_Отрывок текста_.
____

Эти различия в способах передвижения обусловлены двумя причинами, связанными с особенностями местности. Арабская Сахара — край в основном равнинный, где передвигаться легко, так как на пути животных не возникает никаких естественных препятствий, в гористой же местности Ахаггара, Тассили, Аира, Адрар-Ифораса узость некоторых троп, в частности при переходе через отдельные перевалы, заставляет принимать меры предосторожкости, следить за продвижением верблюдов, чтобы они не терлись друг о друга и не нанесли ущерба навьюченному на них багажу. Кроме того, и пастбища у них совершенно разные. В Северной Сахаре на известковых почвах трава произрастает пучками, и верблюды, передвигаясь широким фронтом, ощипывают один пучок травы за другим. Поэтому арабы и не надевают путы на своих животных.
В Ахаггаре же растительность сконцентрирована в долинах, где под песчаными наносами сохраняется влага. Нет никакого смысла давать верблюдам свободу при переходах; лучше как можно меньше времени потерять в пути, чтобы достичь быстрее места выпаса. Таким образом, здесь приходится соблюдать строгий порядок движения каравана.
Чужие караваны, пересекавшие некогда страну ахаггаров, были вынуждены идти под их защиту за оговоренную заранее плату. Плата эта поступала аменокалю, однако защита обеспечивалась лишь в той мере, в какой имела силу его власть, которая не распространялась за пределы его собственного племени. Так что караванщик становился объектом безудержного вымогательства народов, живущих на пересекаемой им территории, и избежать этого практически было невозможно. Иногда в его распоряжение предоставлялся проводник, получавший вознаграждение в виде товаров. Как только достигалась граница территории, защита больше не действовала, и туареги не колеблясь начинали грабить караван, который только что охраняли. Отсюда часто возникали конфликты между соседними племенами, но в конце концов все улаживалось за счет караванщика. В результате таких постоянных издержек он мог торговать лишь товарами, сулившими очень большую прибыль.
Иногда туареги сдавали своих верблюдов внаем. Для иностранных торговцев этот способ был дорогостоящим, но зато в пути они меньше подвергались вымогательствам. Некоторые племена Тассили специализировались на перевозках между Гадамесом и Гатом, Исеккемарены даже сдавали в аренду своих животных для караванов, курсировавших между Айн-Салахом и Нигером. Из этих операций они извлекали весьма ощутимую выгоду.
На дорогах Сахары существуют, правда малонадежные, свои законы (это не относится к караванам, принадлежащим враждебным племенам).
Например, широко распространен обычай оставлять на пути передвижения караванов, в расщелинах или других укромных местах, продовольственные припасы на обратный путь, чтобы не везти лишний груз. Их оставляют без всякой охраны, и здесь никому даже в голову не придет воспользоваться ими. Подобное наблюдали Дювейрье, капитан де Боннмен, М. Бу Дерба на маршруте Уаргла — Гат. Я тоже был свидетелем похожего случая, правда, товары, сложенные на дороге, принадлежали ахаггарам; никто и никогда не осмелился бы посягнуть на них (однако, если бы речь шла об имуществе чужеземцев, этого бы уже нельзя было утверждать с такой уверенностью).

____

_Исходные данные_.
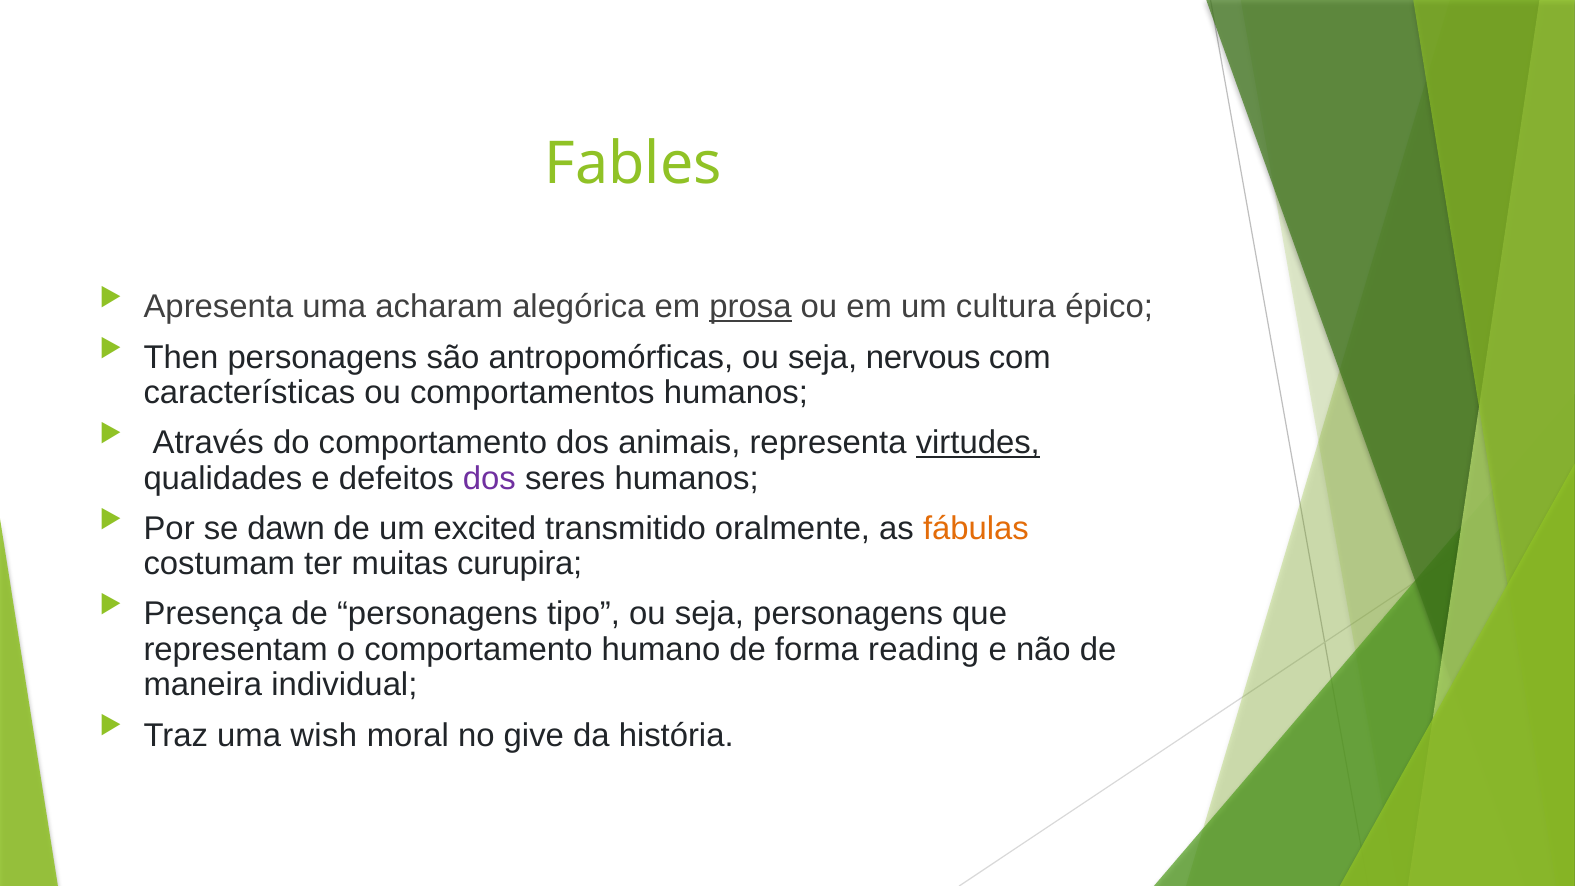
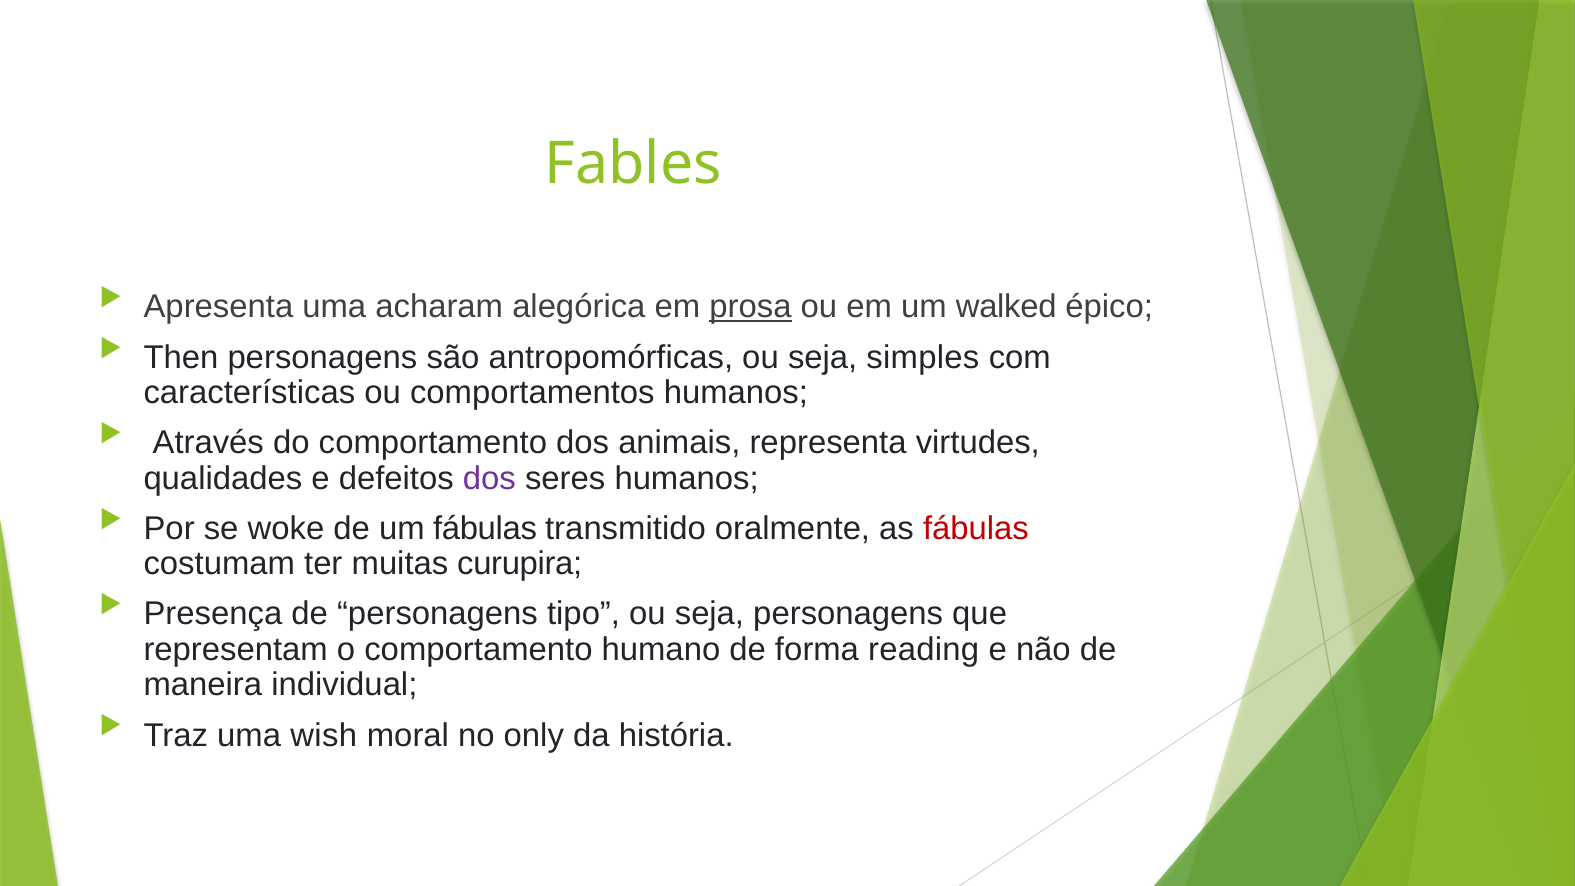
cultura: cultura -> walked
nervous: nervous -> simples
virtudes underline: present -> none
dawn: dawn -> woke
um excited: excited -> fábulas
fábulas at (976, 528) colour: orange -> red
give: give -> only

____

_Короткое задание A_.
Кто, согласно отрывку о караванах Сахары, получал плату, которую чужие караваны вносили за защиту в стране ахаггаров?
_Короткое задание B_.
Назовите все гористые местности, которые перечислены в отрывке о караванах Сахары в противовес равнинной Арабской Сахаре.
_Короткое задание C_.
Напишите продолжение отрывка о караванах Сахары, начиная сразу после его последнего предложения.

_Ответ A_.
Аменокаль.

_Ответ B_.
Ахаггар, Тассили, Аир, Адрар-Ифорас.

_Ответ C_.
Приведу еще один обычай: если в пути околевает верблюд, а другого животного для замены нет, то груз остается на месте «под общественным присмотром». В этом случае караванщик может быть уверен, что найдет сьое добро в целости и сохранности, даже если вернется и через полгода. Надо сказать в этой связи, что туареги, какими бы грабителями они ни были, никогда не воруют. Я не один год прожил на их стоянках и ни разу не обнаружил у себя пропажи вещей и никогда не был свидетелем ссор туарегов между собой из-за украденного. Если кражи и случаются в этом крае, то совершаются они либо икланом, либо харратином. Единственное, что я заметил: туареги, перевозящие товары для торговцев арабов или мозабитов из Айи-Салаха, иногда утаивают небольшую их часть, которую прячут в скалах перед самым Таманрассетом; это не считается у них чем-то предосудительным: на их взгляд, подобное изъятие у торговцев справедливо, ибо в конце концов он обогащается за их счет.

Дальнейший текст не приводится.